§ Data shown
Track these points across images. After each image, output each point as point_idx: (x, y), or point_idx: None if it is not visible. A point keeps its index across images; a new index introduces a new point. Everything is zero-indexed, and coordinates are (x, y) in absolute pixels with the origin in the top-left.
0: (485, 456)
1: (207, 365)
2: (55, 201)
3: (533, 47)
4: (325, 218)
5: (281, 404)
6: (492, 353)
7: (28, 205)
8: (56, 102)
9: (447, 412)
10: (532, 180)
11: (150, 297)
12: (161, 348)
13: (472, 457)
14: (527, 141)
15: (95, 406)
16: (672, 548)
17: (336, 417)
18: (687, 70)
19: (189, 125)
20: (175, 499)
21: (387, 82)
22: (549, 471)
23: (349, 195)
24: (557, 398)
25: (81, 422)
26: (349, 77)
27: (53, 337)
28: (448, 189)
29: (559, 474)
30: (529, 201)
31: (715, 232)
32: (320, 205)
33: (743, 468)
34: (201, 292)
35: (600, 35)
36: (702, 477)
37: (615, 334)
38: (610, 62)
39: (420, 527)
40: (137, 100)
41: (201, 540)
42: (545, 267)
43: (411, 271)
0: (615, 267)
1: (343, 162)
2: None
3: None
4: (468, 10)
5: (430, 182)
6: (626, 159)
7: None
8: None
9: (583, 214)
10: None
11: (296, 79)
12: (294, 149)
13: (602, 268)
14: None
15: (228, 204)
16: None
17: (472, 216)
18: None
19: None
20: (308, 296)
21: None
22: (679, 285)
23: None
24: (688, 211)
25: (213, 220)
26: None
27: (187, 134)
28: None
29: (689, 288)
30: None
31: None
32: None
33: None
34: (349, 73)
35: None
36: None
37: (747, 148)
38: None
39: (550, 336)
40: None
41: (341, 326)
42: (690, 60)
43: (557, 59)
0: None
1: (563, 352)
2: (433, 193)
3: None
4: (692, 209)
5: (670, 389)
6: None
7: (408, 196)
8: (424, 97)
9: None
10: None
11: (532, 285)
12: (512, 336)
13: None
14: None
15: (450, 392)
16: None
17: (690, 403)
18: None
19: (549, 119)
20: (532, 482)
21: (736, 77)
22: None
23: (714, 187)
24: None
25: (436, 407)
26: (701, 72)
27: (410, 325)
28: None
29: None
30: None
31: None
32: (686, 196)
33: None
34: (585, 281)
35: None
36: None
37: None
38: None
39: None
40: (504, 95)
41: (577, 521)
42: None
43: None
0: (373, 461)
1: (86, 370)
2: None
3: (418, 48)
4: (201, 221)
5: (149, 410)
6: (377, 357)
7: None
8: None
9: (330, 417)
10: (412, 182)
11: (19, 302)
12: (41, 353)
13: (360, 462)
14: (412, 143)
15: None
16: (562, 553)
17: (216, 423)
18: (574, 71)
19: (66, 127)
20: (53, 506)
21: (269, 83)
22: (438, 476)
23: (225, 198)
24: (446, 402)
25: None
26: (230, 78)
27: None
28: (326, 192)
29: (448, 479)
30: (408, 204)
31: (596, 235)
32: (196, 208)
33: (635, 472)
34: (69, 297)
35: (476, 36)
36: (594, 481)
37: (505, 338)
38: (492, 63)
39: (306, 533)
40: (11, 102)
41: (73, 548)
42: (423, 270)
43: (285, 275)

§ Brief
Return every one of the records above word for word, with no changes.

§ Full output
Track these points across images. After each image, output each point as point_idx: (x, y), or point_idx: None if it is not visible. A point keeps its index across images; a new index introduces a new point. Everything is zero-indexed, and coordinates are (x, y) in absolute pixels with the origin in the top-left.
0: (485, 456)
1: (207, 365)
2: (55, 201)
3: (533, 47)
4: (325, 218)
5: (281, 404)
6: (492, 353)
7: (28, 205)
8: (56, 102)
9: (447, 412)
10: (532, 180)
11: (150, 297)
12: (161, 348)
13: (472, 457)
14: (527, 141)
15: (95, 406)
16: (672, 548)
17: (336, 417)
18: (687, 70)
19: (189, 125)
20: (175, 499)
21: (387, 82)
22: (549, 471)
23: (349, 195)
24: (557, 398)
25: (81, 422)
26: (349, 77)
27: (53, 337)
28: (448, 189)
29: (559, 474)
30: (529, 201)
31: (715, 232)
32: (320, 205)
33: (743, 468)
34: (201, 292)
35: (600, 35)
36: (702, 477)
37: (615, 334)
38: (610, 62)
39: (420, 527)
40: (137, 100)
41: (201, 540)
42: (545, 267)
43: (411, 271)
0: (615, 267)
1: (343, 162)
2: None
3: None
4: (468, 10)
5: (430, 182)
6: (626, 159)
7: None
8: None
9: (583, 214)
10: None
11: (296, 79)
12: (294, 149)
13: (602, 268)
14: None
15: (228, 204)
16: None
17: (472, 216)
18: None
19: None
20: (308, 296)
21: None
22: (679, 285)
23: None
24: (688, 211)
25: (213, 220)
26: None
27: (187, 134)
28: None
29: (689, 288)
30: None
31: None
32: None
33: None
34: (349, 73)
35: None
36: None
37: (747, 148)
38: None
39: (550, 336)
40: None
41: (341, 326)
42: (690, 60)
43: (557, 59)
0: None
1: (563, 352)
2: (433, 193)
3: None
4: (692, 209)
5: (670, 389)
6: None
7: (408, 196)
8: (424, 97)
9: None
10: None
11: (532, 285)
12: (512, 336)
13: None
14: None
15: (450, 392)
16: None
17: (690, 403)
18: None
19: (549, 119)
20: (532, 482)
21: (736, 77)
22: None
23: (714, 187)
24: None
25: (436, 407)
26: (701, 72)
27: (410, 325)
28: None
29: None
30: None
31: None
32: (686, 196)
33: None
34: (585, 281)
35: None
36: None
37: None
38: None
39: None
40: (504, 95)
41: (577, 521)
42: None
43: None
0: (373, 461)
1: (86, 370)
2: None
3: (418, 48)
4: (201, 221)
5: (149, 410)
6: (377, 357)
7: None
8: None
9: (330, 417)
10: (412, 182)
11: (19, 302)
12: (41, 353)
13: (360, 462)
14: (412, 143)
15: None
16: (562, 553)
17: (216, 423)
18: (574, 71)
19: (66, 127)
20: (53, 506)
21: (269, 83)
22: (438, 476)
23: (225, 198)
24: (446, 402)
25: None
26: (230, 78)
27: None
28: (326, 192)
29: (448, 479)
30: (408, 204)
31: (596, 235)
32: (196, 208)
33: (635, 472)
34: (69, 297)
35: (476, 36)
36: (594, 481)
37: (505, 338)
38: (492, 63)
39: (306, 533)
40: (11, 102)
41: (73, 548)
42: (423, 270)
43: (285, 275)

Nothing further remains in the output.